Stored data:

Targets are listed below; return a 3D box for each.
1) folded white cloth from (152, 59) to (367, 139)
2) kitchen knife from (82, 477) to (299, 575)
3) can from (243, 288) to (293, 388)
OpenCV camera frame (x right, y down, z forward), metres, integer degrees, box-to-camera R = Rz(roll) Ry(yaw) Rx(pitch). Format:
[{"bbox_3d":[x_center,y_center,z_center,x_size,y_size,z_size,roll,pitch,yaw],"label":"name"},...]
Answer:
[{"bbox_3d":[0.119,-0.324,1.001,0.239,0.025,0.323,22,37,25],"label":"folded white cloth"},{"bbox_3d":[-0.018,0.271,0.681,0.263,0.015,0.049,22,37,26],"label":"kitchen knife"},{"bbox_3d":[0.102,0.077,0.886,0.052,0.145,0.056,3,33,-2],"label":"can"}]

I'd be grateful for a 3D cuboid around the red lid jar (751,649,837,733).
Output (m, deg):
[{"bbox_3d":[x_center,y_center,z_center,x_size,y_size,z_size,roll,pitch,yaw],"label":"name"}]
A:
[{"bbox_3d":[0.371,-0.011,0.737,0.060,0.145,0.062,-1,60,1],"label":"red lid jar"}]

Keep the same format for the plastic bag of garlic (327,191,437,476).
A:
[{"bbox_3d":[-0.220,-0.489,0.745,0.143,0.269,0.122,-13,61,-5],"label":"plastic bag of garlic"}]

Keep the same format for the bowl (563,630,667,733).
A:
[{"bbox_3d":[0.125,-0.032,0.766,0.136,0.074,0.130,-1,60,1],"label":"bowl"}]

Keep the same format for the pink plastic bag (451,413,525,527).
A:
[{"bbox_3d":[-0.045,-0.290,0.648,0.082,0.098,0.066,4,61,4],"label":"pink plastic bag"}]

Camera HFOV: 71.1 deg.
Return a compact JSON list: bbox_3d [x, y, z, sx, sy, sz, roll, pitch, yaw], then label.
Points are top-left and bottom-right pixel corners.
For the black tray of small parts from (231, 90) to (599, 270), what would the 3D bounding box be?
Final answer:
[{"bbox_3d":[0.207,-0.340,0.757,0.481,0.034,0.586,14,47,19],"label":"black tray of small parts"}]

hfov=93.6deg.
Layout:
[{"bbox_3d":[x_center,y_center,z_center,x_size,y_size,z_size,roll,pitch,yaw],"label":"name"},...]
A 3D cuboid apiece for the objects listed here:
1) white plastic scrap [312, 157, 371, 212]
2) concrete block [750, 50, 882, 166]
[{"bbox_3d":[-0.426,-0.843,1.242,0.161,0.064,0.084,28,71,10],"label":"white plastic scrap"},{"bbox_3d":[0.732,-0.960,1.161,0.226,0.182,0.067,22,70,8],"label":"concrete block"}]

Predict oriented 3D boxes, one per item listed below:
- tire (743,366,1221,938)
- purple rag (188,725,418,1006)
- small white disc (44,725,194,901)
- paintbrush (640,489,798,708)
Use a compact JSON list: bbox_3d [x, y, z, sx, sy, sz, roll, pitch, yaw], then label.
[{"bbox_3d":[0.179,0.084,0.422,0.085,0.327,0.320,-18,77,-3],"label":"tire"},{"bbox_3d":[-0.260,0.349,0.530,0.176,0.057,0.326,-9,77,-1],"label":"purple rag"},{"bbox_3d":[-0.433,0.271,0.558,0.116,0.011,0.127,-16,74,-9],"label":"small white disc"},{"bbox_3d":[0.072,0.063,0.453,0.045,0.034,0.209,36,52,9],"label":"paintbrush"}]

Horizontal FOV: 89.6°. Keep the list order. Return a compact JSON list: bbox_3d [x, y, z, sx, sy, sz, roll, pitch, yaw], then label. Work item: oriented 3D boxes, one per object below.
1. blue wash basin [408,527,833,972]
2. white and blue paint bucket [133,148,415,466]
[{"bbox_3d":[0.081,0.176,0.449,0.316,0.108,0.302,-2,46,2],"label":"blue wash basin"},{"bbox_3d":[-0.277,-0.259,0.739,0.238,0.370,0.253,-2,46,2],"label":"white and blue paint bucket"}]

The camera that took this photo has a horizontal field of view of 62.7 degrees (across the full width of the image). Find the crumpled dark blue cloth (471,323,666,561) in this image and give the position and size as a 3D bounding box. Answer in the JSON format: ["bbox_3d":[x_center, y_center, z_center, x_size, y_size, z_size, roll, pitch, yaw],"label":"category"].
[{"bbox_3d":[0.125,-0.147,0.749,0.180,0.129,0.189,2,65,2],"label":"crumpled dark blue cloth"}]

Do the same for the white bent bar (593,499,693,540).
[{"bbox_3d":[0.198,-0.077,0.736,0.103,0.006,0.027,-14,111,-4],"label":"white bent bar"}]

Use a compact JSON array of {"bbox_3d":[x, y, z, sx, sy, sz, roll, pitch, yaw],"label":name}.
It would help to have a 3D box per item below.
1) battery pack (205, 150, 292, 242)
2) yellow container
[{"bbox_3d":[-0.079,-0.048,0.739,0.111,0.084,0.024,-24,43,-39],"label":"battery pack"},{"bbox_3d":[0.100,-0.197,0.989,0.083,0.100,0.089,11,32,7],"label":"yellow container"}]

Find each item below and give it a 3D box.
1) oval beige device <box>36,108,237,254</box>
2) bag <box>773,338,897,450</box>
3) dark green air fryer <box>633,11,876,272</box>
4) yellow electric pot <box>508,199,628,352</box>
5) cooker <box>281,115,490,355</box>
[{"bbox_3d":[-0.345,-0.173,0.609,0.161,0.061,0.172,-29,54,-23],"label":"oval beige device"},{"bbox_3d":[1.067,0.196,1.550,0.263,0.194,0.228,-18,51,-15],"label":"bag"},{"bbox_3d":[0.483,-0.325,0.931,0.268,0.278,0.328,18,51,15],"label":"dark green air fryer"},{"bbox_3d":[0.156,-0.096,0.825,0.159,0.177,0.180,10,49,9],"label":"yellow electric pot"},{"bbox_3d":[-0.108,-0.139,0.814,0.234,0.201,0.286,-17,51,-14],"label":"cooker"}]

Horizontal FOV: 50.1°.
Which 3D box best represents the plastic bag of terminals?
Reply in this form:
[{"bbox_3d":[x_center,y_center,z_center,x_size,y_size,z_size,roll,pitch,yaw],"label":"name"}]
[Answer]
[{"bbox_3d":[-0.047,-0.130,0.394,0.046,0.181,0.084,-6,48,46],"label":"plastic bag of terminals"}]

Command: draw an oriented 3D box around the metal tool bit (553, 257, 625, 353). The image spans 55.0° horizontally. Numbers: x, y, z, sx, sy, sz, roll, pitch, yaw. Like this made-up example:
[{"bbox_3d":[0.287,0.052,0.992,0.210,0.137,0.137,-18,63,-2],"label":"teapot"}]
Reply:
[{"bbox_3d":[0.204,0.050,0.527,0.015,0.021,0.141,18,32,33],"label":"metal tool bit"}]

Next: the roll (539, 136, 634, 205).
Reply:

WHAT YOU SHOULD DO:
Going back over the entries above, copy word for word every line from the one that has "2) yellow container" on through the one that has "4) yellow electric".

RESULT:
2) yellow container
[{"bbox_3d":[-0.079,-0.048,0.739,0.111,0.084,0.024,-24,43,-39],"label":"battery pack"},{"bbox_3d":[0.100,-0.197,0.989,0.083,0.100,0.089,11,32,7],"label":"yellow container"}]

Find each item below and give it a 3D box.
1) oval beige device <box>36,108,237,254</box>
2) bag <box>773,338,897,450</box>
3) dark green air fryer <box>633,11,876,272</box>
4) yellow electric pot <box>508,199,628,352</box>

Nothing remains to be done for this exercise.